The village was large enough that families could grow apart but small enough that everyone in town would talk about it if they did. People came to know Kamal as the troublesome brother, the one who could be spotted around town intoxicated from time to time. He was the stain on their family name, though Ama Mariam would defend him if anyone should dare speak of his trespasses.

Still, even she kept her distance.

Basir had heard his mother mumble about something she called the darkness, but he didn’t believe in it. He knew only that his family was different. He heard foul whispers about the kind of man his father was and wondered if the stink of it stuck to his skin. He watched his mother out of the corner of his eye, saw the way she examined their vegetables with distrust. He knew she hovered over him in the night, brushing at his chest and pretending to smooth his blanket when he stirred. He saw the way she fussed over his sisters, washing their skin until they were red and raw, then apologetically slathering them in soothing oils. He saw the way she watched his father, her eyes skirting over his clothes, checking for something she never talked about. Though her behavior was peculiar, Basir loved his mother deeply. When his father raged, she made herself wide as a tapestry so that his hands would strike only her.

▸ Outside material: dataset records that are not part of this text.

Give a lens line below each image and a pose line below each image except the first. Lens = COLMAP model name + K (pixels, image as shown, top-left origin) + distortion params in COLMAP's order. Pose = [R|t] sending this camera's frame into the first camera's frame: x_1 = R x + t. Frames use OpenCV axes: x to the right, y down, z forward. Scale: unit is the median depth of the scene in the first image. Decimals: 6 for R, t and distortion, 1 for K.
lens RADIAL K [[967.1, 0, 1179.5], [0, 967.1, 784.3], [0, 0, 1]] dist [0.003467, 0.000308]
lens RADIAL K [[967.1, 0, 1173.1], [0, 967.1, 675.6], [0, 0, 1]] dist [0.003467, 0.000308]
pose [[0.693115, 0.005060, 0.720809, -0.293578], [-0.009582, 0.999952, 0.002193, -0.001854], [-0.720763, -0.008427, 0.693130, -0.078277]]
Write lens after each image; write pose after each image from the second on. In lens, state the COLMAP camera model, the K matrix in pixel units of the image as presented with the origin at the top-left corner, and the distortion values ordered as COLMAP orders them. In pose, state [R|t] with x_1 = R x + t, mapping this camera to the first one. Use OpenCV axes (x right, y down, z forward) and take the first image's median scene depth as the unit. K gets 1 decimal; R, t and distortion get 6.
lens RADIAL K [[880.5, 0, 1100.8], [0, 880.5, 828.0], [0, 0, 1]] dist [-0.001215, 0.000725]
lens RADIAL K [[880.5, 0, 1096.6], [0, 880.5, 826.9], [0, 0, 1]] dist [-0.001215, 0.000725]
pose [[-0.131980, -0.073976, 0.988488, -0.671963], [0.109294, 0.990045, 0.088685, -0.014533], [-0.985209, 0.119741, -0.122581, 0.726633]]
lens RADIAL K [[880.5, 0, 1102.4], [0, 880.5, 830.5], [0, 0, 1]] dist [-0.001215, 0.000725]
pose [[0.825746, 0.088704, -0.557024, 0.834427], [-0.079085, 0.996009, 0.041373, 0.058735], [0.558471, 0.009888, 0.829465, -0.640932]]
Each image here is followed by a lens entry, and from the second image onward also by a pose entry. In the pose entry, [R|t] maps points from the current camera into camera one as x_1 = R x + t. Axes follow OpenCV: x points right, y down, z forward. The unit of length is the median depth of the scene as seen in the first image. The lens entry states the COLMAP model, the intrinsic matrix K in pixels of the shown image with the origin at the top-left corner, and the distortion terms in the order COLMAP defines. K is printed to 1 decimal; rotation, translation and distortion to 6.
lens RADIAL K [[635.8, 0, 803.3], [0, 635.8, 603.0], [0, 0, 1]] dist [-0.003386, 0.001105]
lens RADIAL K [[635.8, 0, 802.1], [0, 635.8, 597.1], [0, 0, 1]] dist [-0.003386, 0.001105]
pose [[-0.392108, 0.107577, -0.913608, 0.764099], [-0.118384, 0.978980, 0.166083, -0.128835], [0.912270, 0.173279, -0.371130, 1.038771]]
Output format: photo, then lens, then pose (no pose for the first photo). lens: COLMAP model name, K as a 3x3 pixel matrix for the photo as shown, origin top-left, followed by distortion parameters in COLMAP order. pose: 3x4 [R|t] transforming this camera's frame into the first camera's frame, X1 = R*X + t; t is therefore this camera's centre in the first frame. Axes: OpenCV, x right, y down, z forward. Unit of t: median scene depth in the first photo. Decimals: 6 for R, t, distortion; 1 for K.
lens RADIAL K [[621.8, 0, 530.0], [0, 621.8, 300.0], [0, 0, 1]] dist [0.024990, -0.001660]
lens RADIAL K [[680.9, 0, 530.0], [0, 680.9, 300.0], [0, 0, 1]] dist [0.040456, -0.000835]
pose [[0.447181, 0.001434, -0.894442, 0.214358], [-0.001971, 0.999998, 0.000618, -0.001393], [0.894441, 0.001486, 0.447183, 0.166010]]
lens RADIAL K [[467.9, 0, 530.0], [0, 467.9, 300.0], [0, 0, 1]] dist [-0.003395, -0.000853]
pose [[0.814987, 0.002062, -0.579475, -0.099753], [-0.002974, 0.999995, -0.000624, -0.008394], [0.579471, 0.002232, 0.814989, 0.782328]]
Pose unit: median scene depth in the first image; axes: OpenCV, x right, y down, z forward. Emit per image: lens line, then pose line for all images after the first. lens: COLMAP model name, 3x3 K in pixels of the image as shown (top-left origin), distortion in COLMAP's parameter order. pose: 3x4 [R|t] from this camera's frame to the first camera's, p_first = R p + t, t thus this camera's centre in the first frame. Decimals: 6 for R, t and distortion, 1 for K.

When Basir was eleven years old, he’d gone with his father to a nearby farm to get a freshly slaughtered lamb. It was Eid, the holiday that marked Abraham’s willingness to sacrifice his son for God and the ransoming of a lamb in his son’s place. He watched the farmer drag a lamb by its two hind legs toward the slaughterhouse, a shed with metal hooks hanging from a horizontal beam, a butcher’s knife thick with dried blood and an earth floor that had been a killing field. As if the lamb knew precisely what lay ahead, its eyes bulged from its cottony head like soap bubbles. The lamb bleated loudly, its two front legs raking at the ground in futile protest.